How you can ensure you are performing the necessary security assessments and evaluations while keeping your onboarding process as flexible and agile as possible.
How to Measure Your Vendors’ Security Posture – Faster and at Scale
Data breaches that originate in an organization’s supply chain are more prevalent than ever. According to the 2022 Verizon Data Breach Investigations Report, 62% of network intrusions came through an organization’s partner.
For this reason, it’s critical that you conduct a rigorous and extensive analysis of a vendor’s security posture – before they are onboarded. However, for most organizations this is a costly and lengthy process. Gartner reports that it takes most companies an average of 90 days to complete vendor due diligence. This can undermine your business’ efforts to accelerate growth and remain competitive.

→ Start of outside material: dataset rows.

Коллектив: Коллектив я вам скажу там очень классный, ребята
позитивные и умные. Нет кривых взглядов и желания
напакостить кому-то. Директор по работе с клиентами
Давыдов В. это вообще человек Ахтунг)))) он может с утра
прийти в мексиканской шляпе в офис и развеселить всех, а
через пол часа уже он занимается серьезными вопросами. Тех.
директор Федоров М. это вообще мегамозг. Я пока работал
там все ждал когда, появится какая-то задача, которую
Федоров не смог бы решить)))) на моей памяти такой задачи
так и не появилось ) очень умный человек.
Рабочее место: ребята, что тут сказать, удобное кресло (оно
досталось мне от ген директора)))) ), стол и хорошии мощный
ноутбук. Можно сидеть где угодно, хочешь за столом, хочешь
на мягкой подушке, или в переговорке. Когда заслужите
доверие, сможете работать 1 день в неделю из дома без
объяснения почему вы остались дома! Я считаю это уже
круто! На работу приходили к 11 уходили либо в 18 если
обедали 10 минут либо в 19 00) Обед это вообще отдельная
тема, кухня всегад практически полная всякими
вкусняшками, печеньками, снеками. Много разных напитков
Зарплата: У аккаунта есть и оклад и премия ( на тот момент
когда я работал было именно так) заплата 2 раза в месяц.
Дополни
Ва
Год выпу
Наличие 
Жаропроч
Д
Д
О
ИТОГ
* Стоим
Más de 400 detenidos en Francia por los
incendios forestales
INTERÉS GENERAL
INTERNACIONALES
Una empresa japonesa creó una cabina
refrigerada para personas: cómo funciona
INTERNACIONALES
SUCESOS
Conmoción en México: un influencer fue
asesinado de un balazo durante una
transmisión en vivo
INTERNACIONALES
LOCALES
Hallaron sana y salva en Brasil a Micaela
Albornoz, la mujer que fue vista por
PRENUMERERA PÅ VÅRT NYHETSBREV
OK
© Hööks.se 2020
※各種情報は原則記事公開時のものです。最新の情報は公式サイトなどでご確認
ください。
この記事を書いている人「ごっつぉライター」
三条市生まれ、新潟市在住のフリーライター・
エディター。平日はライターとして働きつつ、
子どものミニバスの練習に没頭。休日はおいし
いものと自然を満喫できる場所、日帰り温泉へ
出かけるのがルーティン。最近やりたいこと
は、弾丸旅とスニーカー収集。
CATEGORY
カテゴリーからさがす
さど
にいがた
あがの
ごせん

But it doesn’t have to be that way. Let’s look at a few best practices you can adopt today to onboard new vendors securely and at the speed of business.
1. Don’t treat every vendor the same
One way to save time during vendor onboarding due diligence is by grouping or tiering your vendors based on how critical they are to your organization.
Not all vendors will have the same risk threshold. For example, a company that provides an important service or has access to your sensitive data (like a payroll provider) would be a higher priority than a company that does not have immediate access to proprietary information or performs a mission-critical function (such as a food service business).
By moving beyond a “one-size-fits-all” approach during the due diligence process and tiering your vendors in this way, you can determine if a vendor needs a more in-depth evaluation and focus your resources where they’re needed most.
2. Automate the assessment process
Once you’ve tiered your vendors, it’s time to evaluate their security postures.
Instead of relying on traditional, resource-intensive vendor evaluations, you can expedite this process using a continuous monitoring tool like Bitsight Security Ratings. These ratings, which range from 250 to 900, automatically compare vendors’ security profiles side-by-side and allow you to prioritize them according to risk – with a higher score suggesting a lower risk profile. Ratings are updated daily to provide unprecedented visibility into a vendor’s security posture.
With this insight, you can go beyond your initial tiering and further prioritize which vendors need the most attention. You may decide, for example, that the assessment process for vendors with high security ratings may not need to be as rigorous, while the process for vendors with lower ratings could be more thorough.
3. Define thresholds for acceptable levels of risk
You also can use Bitsight Security Ratings to establish acceptable risk thresholds and develop language to ensure that your entire third-party network meets these requirements.
To make this work, establish a culture of cross-collaboration across various departments. Involve everyone from the CEO, the CIO, and the CFO to the head of legal in determining your organization’s risk appetite — what is acceptable and what is not. Then, set parameters around risk. For example, you might collectively decide to put extra contractual controls in place based on the rating of a particular vendor. Those with lower ratings may require more stringent controls to ensure that they meet your acceptable risk threshold.
You should also work with your legal department to create contract language that guarantees that vendors will not fall below a certain threshold or security grade.
4. Move beyond point-in-time assessments
Security questionnaires and assessments have their place. However, they only provide a point-in-time view of a vendor’s security posture. They are also time-consuming and hard to scale across the expanding supply chain.
Continuously monitoring third-party vendors is a much more complete and accurate way to gauge a vendor’s true security posture. For instance, Bitsight provides an immediate, near real-time snapshot of third-party security. A higher rating denotes better security, while a lower rating means improvement is needed.
Depending on how they score, using Bitsight, you can prioritize which vendors may need more rigorous due diligence for a deeper dive into their security processes and policies.
A key benefit of Bitsight’s automated data analysis technology is that it speeds up the vendor onboarding process. Even after the contract is signed, you can keep tabs on your vendors’ security postures for the duration of the contract. If a vendor’s security rating drops, you’ll get automated alerts so you can quickly work with your vendor to mitigate the issue.
5. Consider historical security performance
An important, and often overlooked area of cyber risk due diligence is what a vendor’s historical performance looks like. A vendor might have had no cybersecurity incidents over the past year, but what if they had suffered multiple kinds of major breaches each of the three years prior?
Bitsight Security Ratings consider a vendor’s historical security performance so you get a more complete view of how a potential third-party has managed and responded to cybersecurity risk over time.
Optimize your onboarding process today
Through the strategies we have outlined here, you can accelerate your onboarding process and cut down on the time it takes to onboard partners from months to weeks or even days. And you can move forward knowing that all of your vendors – even if they number in the hundreds or thousands – present acceptable levels of risk to your organization.